___ MATERIAL PROVIDED
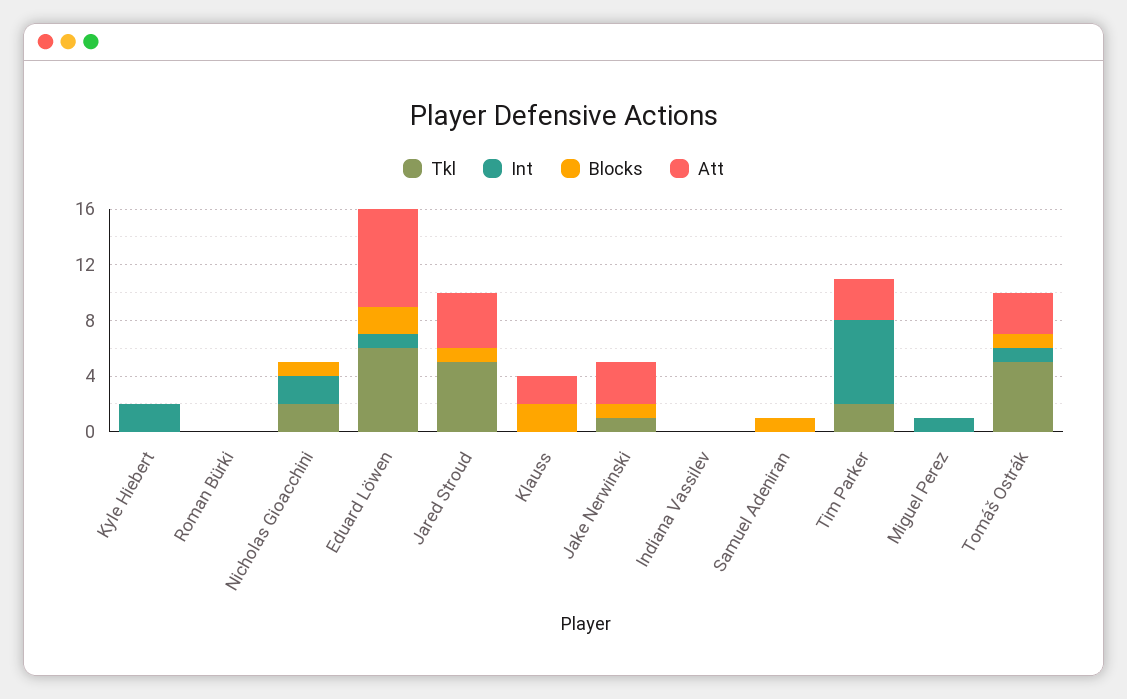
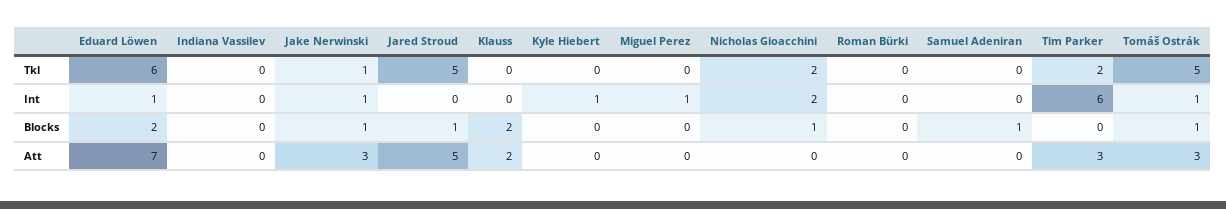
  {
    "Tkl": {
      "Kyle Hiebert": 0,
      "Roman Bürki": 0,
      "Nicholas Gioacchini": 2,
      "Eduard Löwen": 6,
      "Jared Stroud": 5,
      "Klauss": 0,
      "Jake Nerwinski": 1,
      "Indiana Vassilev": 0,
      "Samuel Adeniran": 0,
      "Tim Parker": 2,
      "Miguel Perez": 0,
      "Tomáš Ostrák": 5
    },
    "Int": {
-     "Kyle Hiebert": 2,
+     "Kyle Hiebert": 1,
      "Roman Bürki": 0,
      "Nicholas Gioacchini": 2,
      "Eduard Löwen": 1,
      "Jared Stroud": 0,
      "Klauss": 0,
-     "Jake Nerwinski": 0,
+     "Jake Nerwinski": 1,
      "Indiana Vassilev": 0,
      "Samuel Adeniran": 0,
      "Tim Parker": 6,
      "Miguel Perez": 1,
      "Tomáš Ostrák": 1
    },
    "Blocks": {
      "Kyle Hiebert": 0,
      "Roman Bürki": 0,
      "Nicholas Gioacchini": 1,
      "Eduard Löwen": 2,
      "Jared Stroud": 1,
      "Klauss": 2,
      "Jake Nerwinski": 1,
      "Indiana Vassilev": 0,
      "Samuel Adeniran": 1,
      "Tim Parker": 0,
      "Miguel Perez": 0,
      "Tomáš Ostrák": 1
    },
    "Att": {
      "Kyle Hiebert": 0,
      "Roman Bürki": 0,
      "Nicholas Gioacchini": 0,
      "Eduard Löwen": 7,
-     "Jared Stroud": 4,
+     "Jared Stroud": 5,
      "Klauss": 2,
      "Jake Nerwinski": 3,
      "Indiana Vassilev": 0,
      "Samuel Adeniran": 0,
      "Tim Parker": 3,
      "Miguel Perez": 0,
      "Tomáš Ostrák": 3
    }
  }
______
• YOUR GOAL:
Without including the pictures, reproduce all entries exactly.

• RESPONSE AREA:
  {
    "Tkl": {
      "Kyle Hiebert": 0,
      "Roman Bürki": 0,
      "Nicholas Gioacchini": 2,
      "Eduard Löwen": 6,
      "Jared Stroud": 5,
      "Klauss": 0,
      "Jake Nerwinski": 1,
      "Indiana Vassilev": 0,
      "Samuel Adeniran": 0,
      "Tim Parker": 2,
      "Miguel Perez": 0,
      "Tomáš Ostrák": 5
    },
    "Int": {
-     "Kyle Hiebert": 2,
+     "Kyle Hiebert": 1,
      "Roman Bürki": 0,
      "Nicholas Gioacchini": 2,
      "Eduard Löwen": 1,
      "Jared Stroud": 0,
      "Klauss": 0,
-     "Jake Nerwinski": 0,
+     "Jake Nerwinski": 1,
      "Indiana Vassilev": 0,
      "Samuel Adeniran": 0,
      "Tim Parker": 6,
      "Miguel Perez": 1,
      "Tomáš Ostrák": 1
    },
    "Blocks": {
      "Kyle Hiebert": 0,
      "Roman Bürki": 0,
      "Nicholas Gioacchini": 1,
      "Eduard Löwen": 2,
      "Jared Stroud": 1,
      "Klauss": 2,
      "Jake Nerwinski": 1,
      "Indiana Vassilev": 0,
      "Samuel Adeniran": 1,
      "Tim Parker": 0,
      "Miguel Perez": 0,
      "Tomáš Ostrák": 1
    },
    "Att": {
      "Kyle Hiebert": 0,
      "Roman Bürki": 0,
      "Nicholas Gioacchini": 0,
      "Eduard Löwen": 7,
-     "Jared Stroud": 4,
+     "Jared Stroud": 5,
      "Klauss": 2,
      "Jake Nerwinski": 3,
      "Indiana Vassilev": 0,
      "Samuel Adeniran": 0,
      "Tim Parker": 3,
      "Miguel Perez": 0,
      "Tomáš Ostrák": 3
    }
  }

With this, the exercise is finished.